Tel ne saurait être notre point de vue. Si la raison d’un portrait consiste dans la fidélité au modèle, le premier devoir du peintre est de le faire poser de face et dans son atmosphère. Et comment se flatter de respecter dans Pascal l’intégrité de la personne morale lorsque, pour des motifs dogmatiques sans rapport avec la réalité de l’histoire, on refuse d’envisager Louis de Montalte à titre de médiateur entre Amos Dettonville et Salomon de Tultie ? On risque alors de n’avoir plus devant les yeux que l’image illusoire et dérisoire d’un Blaise Pascal tellement « abêti » par l’ascétisme qu’il serait resté plusieurs années sans rien comprendre aux hommes dont il partageait et dont il défendait la foi, sans soupçonner aucun de leurs sentiments effectifs envers l’Église et envers la chrétienté. Pascal, dans sa vie et dans sa mort, a professé assurément une soumission d’enfant à l’égard des autorités légitimes ; mais c’est par ce trait même qu’il s’est montré le plus sincèrement, le plus étroitement, le plus intimement, attaché à Port-Royal. Car pourquoi les Religieuses et les Solitaires ont-ils été si longtemps persécutés, pourquoi leur mémoire est-elle encore en butte à tant de calomnies, sinon parce qu’ils ont persisté dans une humble acceptation de la discipline ecclésiastique, dont ils ont seulement voulu, eux et comme Pascal, n’avoir pas à séparer le respect scrupuleux de la conscience et de la vérité ? Le XVIIe siècle a multiplié vainement les tentatives pour les transformer en Jansénistes malgré eux ; il est douteux que le XXe siècle réussisse à travestir Pascal en Anti-Port-Royaliste malgré soi.

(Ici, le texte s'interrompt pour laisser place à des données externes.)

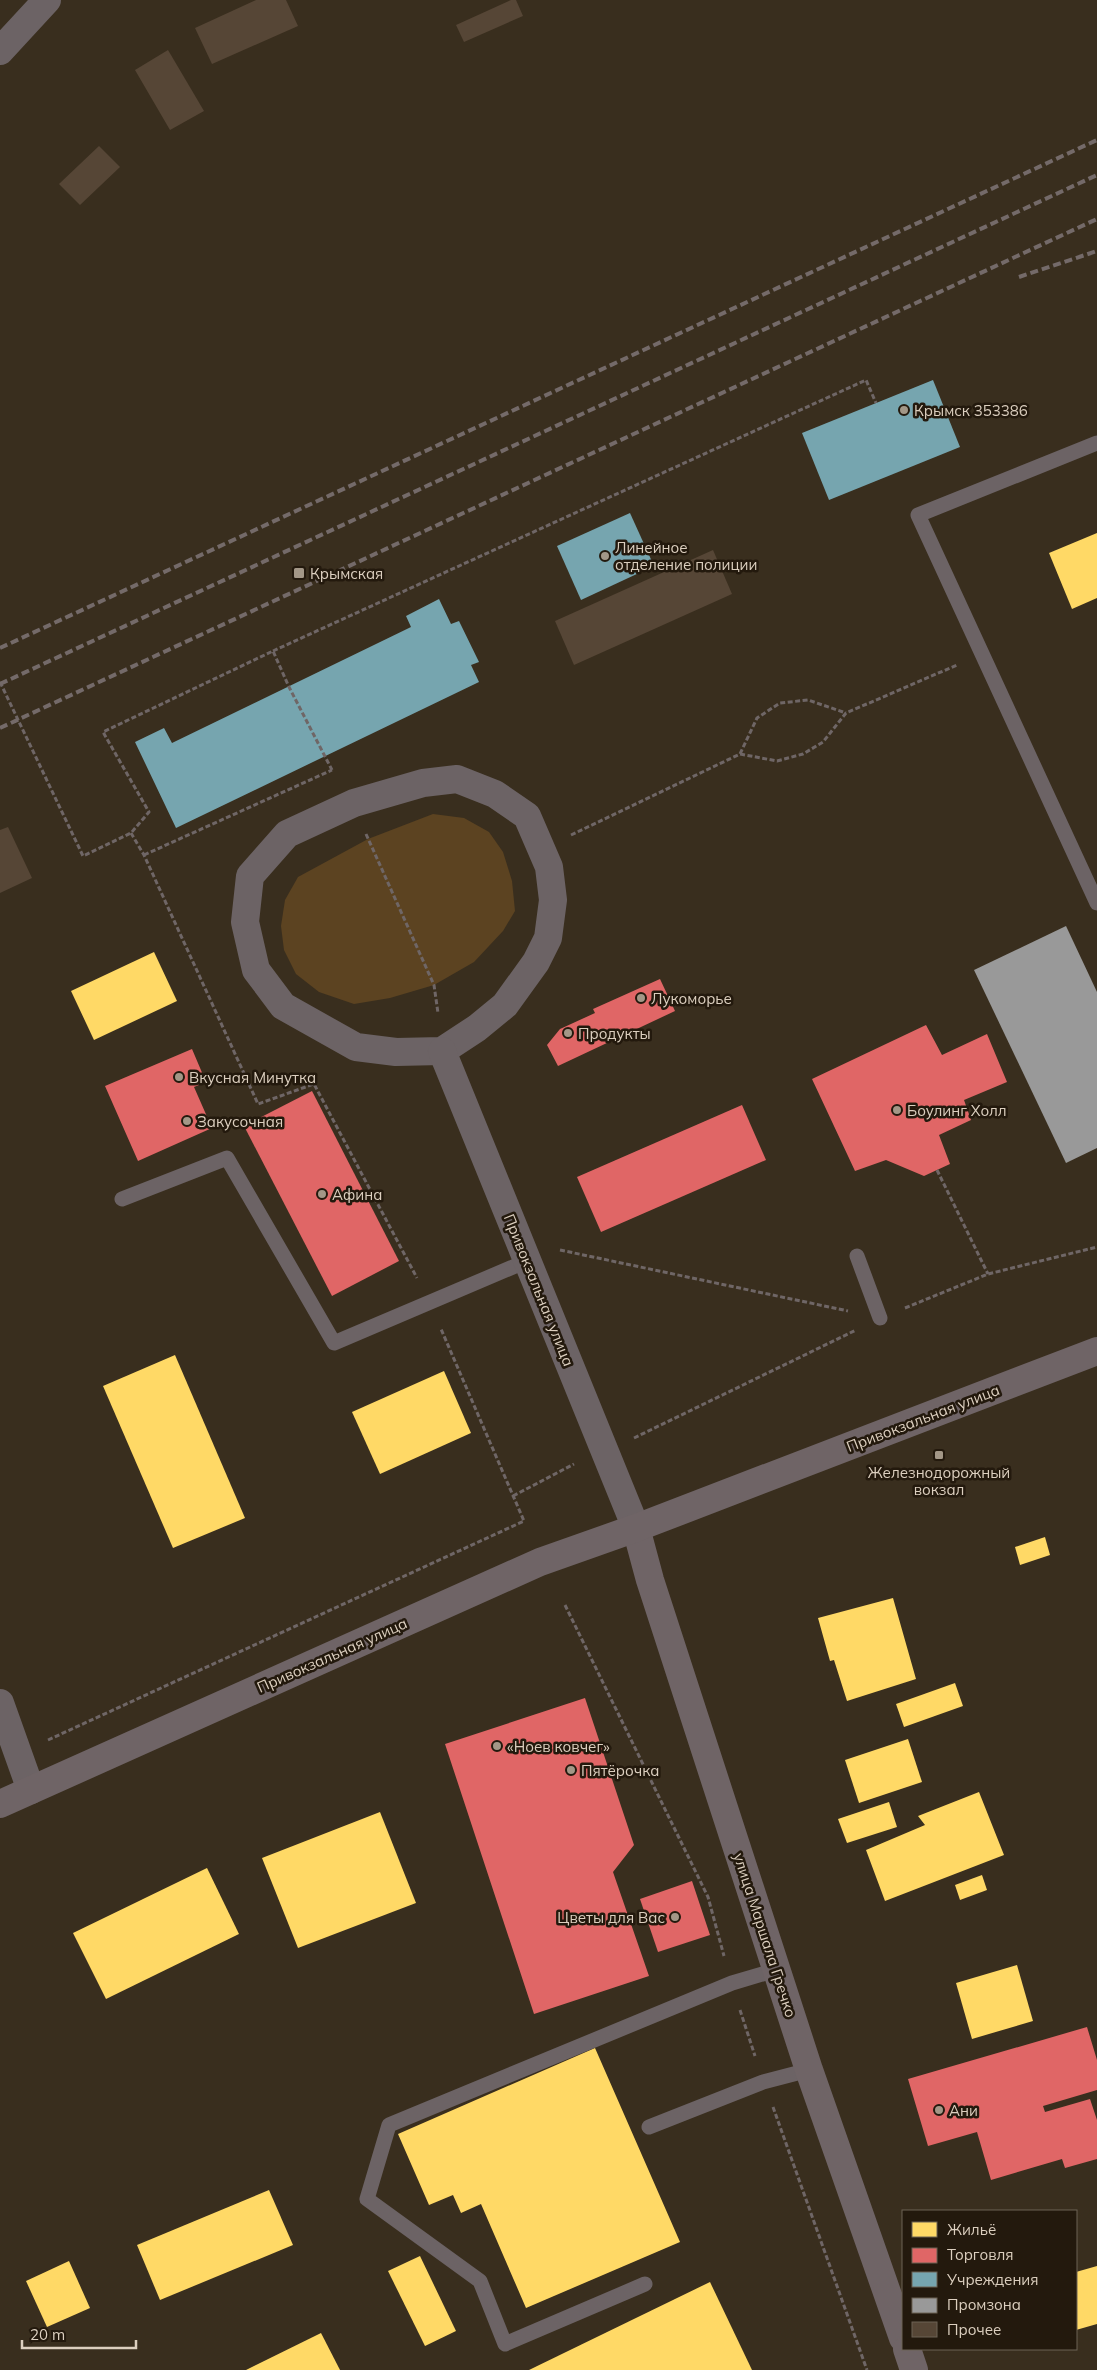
<svg xmlns="http://www.w3.org/2000/svg" width="1097" height="2370" viewBox="0 0 1097 2370" font-family="Mulish,sans-serif">
<style>
.green{fill:#5c4321}
.homes{fill:#ffd966}
.shops{fill:#e06666}
.public{fill:#76a5af}
.industry{fill:#999}
.building{fill:#564636}
.lines{fill:none;stroke-linecap:round;stroke-linejoin:round}
.path{stroke:#6f6666;stroke-width:3;stroke-dasharray:5 2.5;stroke-linecap:butt}
.service{stroke:#6c6365;stroke-width:15}
.minor{stroke:#6c6365;stroke-width:28}
.secondary{stroke:#6f6466;stroke-width:28}
.rail{stroke:#746a69;stroke-width:4;stroke-dasharray:8 4;stroke-linecap:butt}
.poi-dot{fill:#a39787;stroke:#23190d;stroke-width:2}
.labels{text-anchor:middle;dominant-baseline:central;stroke-width:5;stroke-linejoin:round;paint-order:stroke}
.poi-label{font-size:15px;fill:#dccfbf;stroke:#23190d;text-anchor:start}
.street-label{font-size:15px;fill:#dccfbf;stroke:#23190d}
</style>
<rect width="100%" height="100%" fill="#392e1e"/>
<path class="green" d="M433 814 464 818 489 832 503 852 512 881 515 911 503 931 474 962 434 985 390 998 354 1004 319 992 296 974 284 950 281 926 285 900 298 877 368 839Z"/>
<g class="homes">
<path d="M1097 533V598L1072 609 1049 553Z"/>
<path d="M154 952 177 1001 94 1040 71 991Z"/>
<path d="M175 1355 245 1518 173 1548 103 1386Z"/>
<path d="M444 1371 471 1433 380 1474 352 1412Z"/>
<path d="M1045 1537 1050 1555 1020 1565 1015 1547Z"/>
<path d="M893 1598 916 1679 847 1701 834 1660 830 1661 818 1618Z"/>
<path d="M955 1683 963 1706 904 1727 896 1704Z"/>
<path d="M908 1739 922 1782 859 1803 845 1760Z"/>
<path d="M979 1792 1004 1855 885 1901 866 1850 925 1825 918 1816Z"/>
<path d="M889 1802 897 1827 847 1843 838 1819Z"/>
<path d="M380 1812 416 1903 298 1948 262 1858Z"/>
<path d="M207 1868 239 1934 106 1999 73 1933Z"/>
<path d="M982 1875 987 1890 960 1900 955 1885Z"/>
<path d="M1017 1965 1033 2021 972 2039 956 1983Z"/>
<path d="M595 2048 680 2242 526 2308 481 2204 461 2213 453 2195 429 2205 398 2134Z"/>
<path d="M269 2190 293 2245 160 2300 137 2245Z"/>
<path d="M420 2256 456 2331 425 2346 388 2271Z"/>
<path d="M69 2261 90 2308 47 2327 26 2281Z"/>
<path d="M1097 2266V2324L1076 2330V2272Z"/>
<path d="M710 2282 752 2370H529Z"/>
<path d="M321 2333 340 2370H246Z"/>
</g>
<g class="shops">
<path d="M660 979 675 1011 558 1066 547 1045 560 1029 595 1013 593 1009Z"/>
<path d="M926 1025 942 1055 987 1034 1007 1082 964 1100 971 1120 939 1135 950 1164 924 1176 886 1160 855 1171 812 1079Z"/>
<path d="M192 1049 206 1082 194 1087 212 1128 138 1161 105 1086Z"/>
<path d="M312 1091 399 1261 332 1296 244 1126Z"/>
<path d="M742 1105 766 1160 601 1232 577 1177Z"/>
<path d="M585 1698 634 1845 613 1872 649 1976 534 2014 445 1744Z"/>
<path d="M692 1881 710 1935 658 1952 640 1899Z"/>
<path d="M1087 2027 1097 2060V2090L1043 2106 1045 2112 1090 2099 1097 2120V2159L1065 2168 1062 2159 991 2180 977 2132 928 2146 908 2079Z"/>
</g>
<g class="public">
<path d="M933 380 960 447 829 500 802 433Z"/>
<path d="M630 513 654 566 581 600 557 546Z"/>
<path d="M439 599 451 624 459 621 479 662 471 665 479 682 176 828 135 742 164 728 172 743 411 627 406 616Z"/>
</g>
<path class="industry" d="M1066 926 1097 992V1148L1066 1163 974 970Z"/>
<g class="building">
<path d="M256 0H286L298 26 212 64 195 28Z"/>
<path d="M511 0H516L523 16 464 42 456 25Z"/>
<path d="M168 50 204 111 170 130 135 70Z"/>
<path d="M99 146 120 167 80 205 59 184Z"/>
<path d="M713 550 732 594 574 665 555 621Z"/>
<path d="M8 827 32 878 0 893V830Z"/>
</g>
<g class="lines">
<g class="path">
<path d="M273 651 866 380 876 403"/>
<path d="M0 682 83 856 131 833 149 812 103 732 273 651 289 687 332 770"/>
<path d="M740 754 757 718 780 703 808 700 846 713"/>
<path d="M131 833 144 855 258 1104 314 1084 417 1278"/>
<path d="M366 834 434 985 438 1013"/>
<path d="M571 835 740 754 777 761 803 754 823 742 846 713 957 665"/>
<path d="M144 855 332 770"/>
<path d="M937 1170 988 1274"/>
<path d="M560 1250 848 1311"/>
<path d="M905 1308 988 1274 1097 1247"/>
<path d="M634 1438 856 1330"/>
<path d="M513 1496 574 1464"/>
<path d="M565 1605 708 1897 724 1956"/>
<path d="M48 1740 524 1521 441 1329"/>
<path d="M740 2010 755 2056"/>
<path d="M773 2107 867 2370"/>
</g>
<g class="service">
<path d="M1097 443 918 515 1097 903"/>
<path d="M122 1199 227 1158 334 1343 527 1261"/>
<path d="M857 1256 880 1318"/>
<path d="M649 2127 763 2082 809 2070"/>
<path d="M645 2284 505 2344 480 2281 367 2199 389 2125 732 1983 776 1970"/>
</g>
<g class="minor">
<path d="M0 51 47 0"/>
<path d="M457 779 495 794 527 816 549 867 553 900 548 938 536 962 505 1005 477 1028 442 1051 396 1052 356 1047 283 1006 256 970 245 922 250 876 287 834 354 803 423 783Z"/>
<path d="M442 1051 636 1528"/>
<path d="M0 1703 31 1790"/>
</g>
<g class="secondary">
<path d="M636 1528 650 1580 809 2070 903 2338"/>
<path d="M0 1804 540 1562 636 1528 1097 1351"/>
<path d="M907 2349 914 2370"/>
</g>
<g class="rail">
<path d="M1019 277 1097 251"/>
<path d="M0 648 1097 140"/>
<path d="M0 684 1097 175"/>
<path d="M0 728 1097 219"/>
</g>
</g>
<g class="poi-dot">
<circle cx="904" cy="410" r="5"/>
<circle cx="605" cy="556" r="5"/>
<rect x="293" y="567" width="12" height="12" rx="2.5"/>
<circle cx="641" cy="998" r="5"/>
<circle cx="568" cy="1033" r="5"/>
<circle cx="179" cy="1077" r="5"/>
<circle cx="897" cy="1110" r="5"/>
<circle cx="187" cy="1121" r="5"/>
<circle cx="322" cy="1194" r="5"/>
<rect x="934" y="1450" width="10" height="10" rx="2.5"/>
<circle cx="497" cy="1746" r="5"/>
<circle cx="571" cy="1770" r="5"/>
<circle cx="675" cy="1917" r="5"/>
<circle cx="939" cy="2110" r="5"/>
</g>
<g class="labels">
<g class="poi-label">
<text x="914" y="410">Крымск 353386</text>
<text x="615" y="547">Линейное<tspan x="615" dy="17">отделение полиции</tspan></text>
<text x="310" y="573">Крымская</text>
<text x="651" y="998">Лукоморье</text>
<text x="578" y="1033">Продукты</text>
<text x="189" y="1077">Вкусная Минутка</text>
<text x="907" y="1110">Боулинг Холл</text>
<text x="197" y="1121">Закусочная</text>
<text x="332" y="1194">Афина</text>
<text x="939" y="1472" text-anchor="middle">Железнодорожный<tspan x="939" dy="17">вокзал</tspan></text>
<text x="507" y="1746">«Ноев ковчег»</text>
<text x="581" y="1770">Пятёрочка</text>
<text x="665" y="1917" text-anchor="end">Цветы для Вас</text>
<text x="949" y="2110">Ани</text>
</g>
<g class="street-label">
<text transform="translate(539 1290) rotate(68)">Привокзальная улица</text>
<text transform="translate(923 1418) rotate(-21)">Привокзальная улица</text>
<text transform="translate(332 1655) rotate(-24)">Привокзальная улица</text>
<text transform="translate(765 1935) rotate(72)">улица Маршала Гречко</text>
</g>
</g>
<rect x="902" y="2210" width="175" height="140" fill="#23190d" stroke="#6d6254"/>
<rect x="912" y="2222" width="25" height="15" fill="#ffd966" stroke="#6d6254"/>
<text x="947" y="2235" font-size="15" fill="#dccfbf">Жильё</text>
<rect x="912" y="2248" width="25" height="15" fill="#e06666" stroke="#6d6254"/>
<text x="947" y="2260" font-size="15" fill="#dccfbf">Торговля</text>
<rect x="912" y="2272" width="25" height="15" fill="#76a5af" stroke="#6d6254"/>
<text x="947" y="2285" font-size="15" fill="#dccfbf">Учреждения</text>
<rect x="912" y="2298" width="25" height="15" fill="#999999" stroke="#6d6254"/>
<text x="947" y="2310" font-size="15" fill="#dccfbf">Промзона</text>
<rect x="912" y="2322" width="25" height="15" fill="#564636" stroke="#6d6254"/>
<text x="947" y="2335" font-size="15" fill="#dccfbf">Прочее</text>
<path d="M22 2340v8h114v-8" fill="none" stroke="#dccfbf" stroke-width="2.5"/>
<text x="30" y="2340" font-size="15" fill="#dccfbf" stroke="#23190d" stroke-width="4" paint-order="stroke">20 m</text>
</svg>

Pas plus que nous ne comprendrions tout à fait l’ordre de la pensée pascalienne si nous ne nous efforcions d’en appuyer l’interprétation à la carrière du savant, nous ne serions assurés d’en bien saisir l’inspiration si nous laissions se voiler la lumière du miracle décisif : la manifestation de la puissance divine à Port-Royal de Paris, qui termine, objectivement et souverainement, la querelle des Provinciales, qui suscite l’entreprise de l’Apologie. Cette liaison étroite entre les diverses parties de l’œuvre est étudiée, de points différents, dans les chapitres intitulés : Finesse et Géométrie, l’Expérience religieuse de Pascal, la Solitude de Pascal. Ils ont eu pour occasion les conférences ou communications par lesquelles l’Académie du Sciences morales et politiques, l’Institut des Hautes-Études à Bruxelles, Le Club français de l’Université de Cambridge, la Société Les Études de Lettres à Lausanne, se sont associés et ont bien voulu nous associer à la commémoration de Pascal. Nous avons eu à cœur d’y faire apercevoir comment l’universalité de l’hommage rendu à Pascal, chez nous et dans le monde, avait sa raison dans l’unité d’un génie véritablement universel. Il arrive, en effet, que certaine hommes sont doués d’un certain génie, correspondant au développement extraordinaire d’une « faculté maîtresse » nettement définie, à l’impérieux appel d’une vocation bien déterminée. Mais à d’autres il est donné d’incarner le génie lui-même, parce qu’ils semblent défier la théorie des facultés, planer au-dessus de toute classification. D’eux, on ne peut pas dire qu’ils sont ceci ou cela ; ils sont ceci et cela, dominant toute matière à laquelle il leur a plu de s’appliquer, y imprimant, pour la durée des temps, la trace de leur passage. A l’un des premiers rangs, dans cette famille supérieure, il y a Blaise Pascal.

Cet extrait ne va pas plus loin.